# [Supplied information]

-- Opening Marker --

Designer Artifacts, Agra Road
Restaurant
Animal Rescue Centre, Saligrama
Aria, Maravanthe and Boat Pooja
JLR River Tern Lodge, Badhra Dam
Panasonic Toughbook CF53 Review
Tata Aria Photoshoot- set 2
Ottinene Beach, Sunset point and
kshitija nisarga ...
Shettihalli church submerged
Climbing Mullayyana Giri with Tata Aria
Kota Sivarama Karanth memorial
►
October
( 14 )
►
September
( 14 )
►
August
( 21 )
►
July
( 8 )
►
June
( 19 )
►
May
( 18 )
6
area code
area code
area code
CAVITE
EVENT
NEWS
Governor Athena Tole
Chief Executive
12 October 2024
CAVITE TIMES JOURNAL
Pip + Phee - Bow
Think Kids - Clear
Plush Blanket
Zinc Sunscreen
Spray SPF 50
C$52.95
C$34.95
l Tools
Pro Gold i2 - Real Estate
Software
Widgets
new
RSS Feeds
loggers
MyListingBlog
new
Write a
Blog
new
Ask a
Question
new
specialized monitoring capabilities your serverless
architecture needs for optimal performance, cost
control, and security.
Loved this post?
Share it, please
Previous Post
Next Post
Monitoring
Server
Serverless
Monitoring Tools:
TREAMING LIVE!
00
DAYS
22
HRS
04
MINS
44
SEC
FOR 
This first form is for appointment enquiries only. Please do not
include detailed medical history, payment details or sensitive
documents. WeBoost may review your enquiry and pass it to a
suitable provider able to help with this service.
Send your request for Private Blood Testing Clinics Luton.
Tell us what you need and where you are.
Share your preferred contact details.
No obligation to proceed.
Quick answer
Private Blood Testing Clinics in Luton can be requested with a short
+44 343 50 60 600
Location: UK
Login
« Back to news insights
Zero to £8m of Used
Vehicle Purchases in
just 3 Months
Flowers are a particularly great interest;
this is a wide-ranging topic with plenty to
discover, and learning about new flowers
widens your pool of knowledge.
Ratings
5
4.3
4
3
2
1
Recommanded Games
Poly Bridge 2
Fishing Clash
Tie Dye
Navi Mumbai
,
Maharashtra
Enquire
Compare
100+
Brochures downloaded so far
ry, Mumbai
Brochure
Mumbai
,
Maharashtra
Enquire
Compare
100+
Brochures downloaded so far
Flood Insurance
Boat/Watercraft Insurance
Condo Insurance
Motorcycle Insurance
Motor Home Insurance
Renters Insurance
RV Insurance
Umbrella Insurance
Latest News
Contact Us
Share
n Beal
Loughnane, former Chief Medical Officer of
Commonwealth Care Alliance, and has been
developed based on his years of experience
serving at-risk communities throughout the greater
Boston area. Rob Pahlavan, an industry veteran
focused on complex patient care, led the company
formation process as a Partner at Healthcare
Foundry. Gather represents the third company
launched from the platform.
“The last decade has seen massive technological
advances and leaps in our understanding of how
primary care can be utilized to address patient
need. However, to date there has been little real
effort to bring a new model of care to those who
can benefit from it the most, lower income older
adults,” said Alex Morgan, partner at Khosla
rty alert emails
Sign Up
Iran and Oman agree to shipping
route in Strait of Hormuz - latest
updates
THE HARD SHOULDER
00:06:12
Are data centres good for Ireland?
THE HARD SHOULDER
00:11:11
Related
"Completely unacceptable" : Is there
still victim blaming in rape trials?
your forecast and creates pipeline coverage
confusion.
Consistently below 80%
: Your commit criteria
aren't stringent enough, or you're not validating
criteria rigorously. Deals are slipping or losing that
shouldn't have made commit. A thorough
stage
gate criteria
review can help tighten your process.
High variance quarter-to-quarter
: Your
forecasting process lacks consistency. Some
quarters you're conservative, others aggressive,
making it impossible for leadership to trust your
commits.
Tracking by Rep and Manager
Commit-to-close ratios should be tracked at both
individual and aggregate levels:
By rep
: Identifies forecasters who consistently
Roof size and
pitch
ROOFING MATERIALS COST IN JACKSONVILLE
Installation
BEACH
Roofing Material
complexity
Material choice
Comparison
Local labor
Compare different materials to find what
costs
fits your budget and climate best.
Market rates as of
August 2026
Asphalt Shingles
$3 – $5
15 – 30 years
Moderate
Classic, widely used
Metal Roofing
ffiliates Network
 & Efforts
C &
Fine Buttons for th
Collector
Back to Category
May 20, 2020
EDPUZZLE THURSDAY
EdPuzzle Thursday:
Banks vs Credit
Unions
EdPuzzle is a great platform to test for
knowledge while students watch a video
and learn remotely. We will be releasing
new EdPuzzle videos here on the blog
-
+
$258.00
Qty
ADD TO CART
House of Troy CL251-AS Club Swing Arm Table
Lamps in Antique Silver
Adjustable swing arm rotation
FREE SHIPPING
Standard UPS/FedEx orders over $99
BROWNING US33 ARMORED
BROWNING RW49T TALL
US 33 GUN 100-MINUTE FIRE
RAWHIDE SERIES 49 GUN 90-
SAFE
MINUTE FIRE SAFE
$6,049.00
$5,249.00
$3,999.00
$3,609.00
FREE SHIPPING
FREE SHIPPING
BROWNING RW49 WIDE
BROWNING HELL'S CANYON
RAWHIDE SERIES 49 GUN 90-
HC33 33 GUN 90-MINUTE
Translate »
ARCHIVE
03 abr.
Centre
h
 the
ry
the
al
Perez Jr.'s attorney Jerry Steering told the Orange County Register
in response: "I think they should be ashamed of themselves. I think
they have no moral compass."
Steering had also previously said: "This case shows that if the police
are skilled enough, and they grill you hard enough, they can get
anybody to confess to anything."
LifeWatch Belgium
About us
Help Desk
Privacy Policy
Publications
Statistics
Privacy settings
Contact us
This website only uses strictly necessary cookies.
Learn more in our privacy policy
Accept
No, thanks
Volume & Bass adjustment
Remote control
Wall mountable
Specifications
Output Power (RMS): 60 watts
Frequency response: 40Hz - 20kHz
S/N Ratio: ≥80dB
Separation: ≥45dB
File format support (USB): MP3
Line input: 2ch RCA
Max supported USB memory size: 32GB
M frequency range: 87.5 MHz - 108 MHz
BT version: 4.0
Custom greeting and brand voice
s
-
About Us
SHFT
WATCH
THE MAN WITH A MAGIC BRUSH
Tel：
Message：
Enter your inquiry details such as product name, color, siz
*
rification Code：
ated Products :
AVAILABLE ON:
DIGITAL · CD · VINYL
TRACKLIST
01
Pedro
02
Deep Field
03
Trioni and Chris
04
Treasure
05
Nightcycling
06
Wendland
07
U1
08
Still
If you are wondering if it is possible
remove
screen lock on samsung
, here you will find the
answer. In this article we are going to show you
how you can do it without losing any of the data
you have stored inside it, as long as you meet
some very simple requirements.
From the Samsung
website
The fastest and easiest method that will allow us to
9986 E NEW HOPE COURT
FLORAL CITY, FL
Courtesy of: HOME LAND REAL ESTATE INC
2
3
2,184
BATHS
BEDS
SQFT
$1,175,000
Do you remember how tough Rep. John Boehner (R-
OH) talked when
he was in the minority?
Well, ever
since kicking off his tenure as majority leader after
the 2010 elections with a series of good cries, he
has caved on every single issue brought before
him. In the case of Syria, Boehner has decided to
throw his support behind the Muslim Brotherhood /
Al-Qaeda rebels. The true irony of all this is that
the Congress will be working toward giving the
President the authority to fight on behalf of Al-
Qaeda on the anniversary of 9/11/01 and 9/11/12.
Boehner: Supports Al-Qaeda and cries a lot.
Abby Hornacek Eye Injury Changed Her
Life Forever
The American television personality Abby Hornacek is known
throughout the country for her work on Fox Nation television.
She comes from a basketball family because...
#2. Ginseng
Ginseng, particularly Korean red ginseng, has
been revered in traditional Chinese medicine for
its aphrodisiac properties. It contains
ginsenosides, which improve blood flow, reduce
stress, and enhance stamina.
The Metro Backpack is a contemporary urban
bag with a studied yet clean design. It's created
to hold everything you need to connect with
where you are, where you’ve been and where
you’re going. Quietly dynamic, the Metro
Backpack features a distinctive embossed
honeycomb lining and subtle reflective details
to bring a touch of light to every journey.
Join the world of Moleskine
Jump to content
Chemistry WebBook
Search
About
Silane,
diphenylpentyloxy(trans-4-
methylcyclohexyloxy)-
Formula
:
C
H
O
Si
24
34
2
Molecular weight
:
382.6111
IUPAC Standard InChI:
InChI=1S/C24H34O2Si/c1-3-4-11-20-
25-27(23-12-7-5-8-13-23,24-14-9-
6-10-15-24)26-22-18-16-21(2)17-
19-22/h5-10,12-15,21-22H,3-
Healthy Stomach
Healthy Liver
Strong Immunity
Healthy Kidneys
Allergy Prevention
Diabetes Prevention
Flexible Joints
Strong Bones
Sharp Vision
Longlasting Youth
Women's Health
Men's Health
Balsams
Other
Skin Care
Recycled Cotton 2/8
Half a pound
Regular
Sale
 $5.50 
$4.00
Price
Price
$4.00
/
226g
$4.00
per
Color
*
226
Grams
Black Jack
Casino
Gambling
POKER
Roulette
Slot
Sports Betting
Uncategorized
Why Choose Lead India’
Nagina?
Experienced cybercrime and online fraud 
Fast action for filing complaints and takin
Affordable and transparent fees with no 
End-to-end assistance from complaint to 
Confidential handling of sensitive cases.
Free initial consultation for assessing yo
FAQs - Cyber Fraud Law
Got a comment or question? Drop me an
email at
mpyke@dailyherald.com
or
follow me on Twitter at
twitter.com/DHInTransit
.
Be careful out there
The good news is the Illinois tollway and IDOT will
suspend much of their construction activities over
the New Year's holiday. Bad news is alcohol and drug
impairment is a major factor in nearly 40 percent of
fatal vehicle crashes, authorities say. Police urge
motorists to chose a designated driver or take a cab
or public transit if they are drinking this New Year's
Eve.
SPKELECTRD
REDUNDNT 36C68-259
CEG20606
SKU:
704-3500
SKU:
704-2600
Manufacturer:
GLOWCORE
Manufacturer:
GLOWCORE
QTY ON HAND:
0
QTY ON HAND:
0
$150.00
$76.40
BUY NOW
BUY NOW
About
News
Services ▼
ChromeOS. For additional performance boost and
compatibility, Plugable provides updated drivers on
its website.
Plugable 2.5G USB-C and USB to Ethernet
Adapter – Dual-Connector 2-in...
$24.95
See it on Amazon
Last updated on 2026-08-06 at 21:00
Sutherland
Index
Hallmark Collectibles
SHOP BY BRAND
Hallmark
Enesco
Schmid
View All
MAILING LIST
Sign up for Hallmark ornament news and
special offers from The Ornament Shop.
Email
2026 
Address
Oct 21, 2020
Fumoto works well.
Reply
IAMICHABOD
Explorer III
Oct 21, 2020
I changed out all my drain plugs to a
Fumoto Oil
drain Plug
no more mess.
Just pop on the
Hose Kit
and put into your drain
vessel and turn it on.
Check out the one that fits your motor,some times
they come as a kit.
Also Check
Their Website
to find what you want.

-- Closing Marker --

# [Goal of the exercise]
Copy every line of the records above that holds the word "response".

# [Solution]
in response: "I think they should be ashamed of themselves. I think
Frequency response: 40Hz - 20kHz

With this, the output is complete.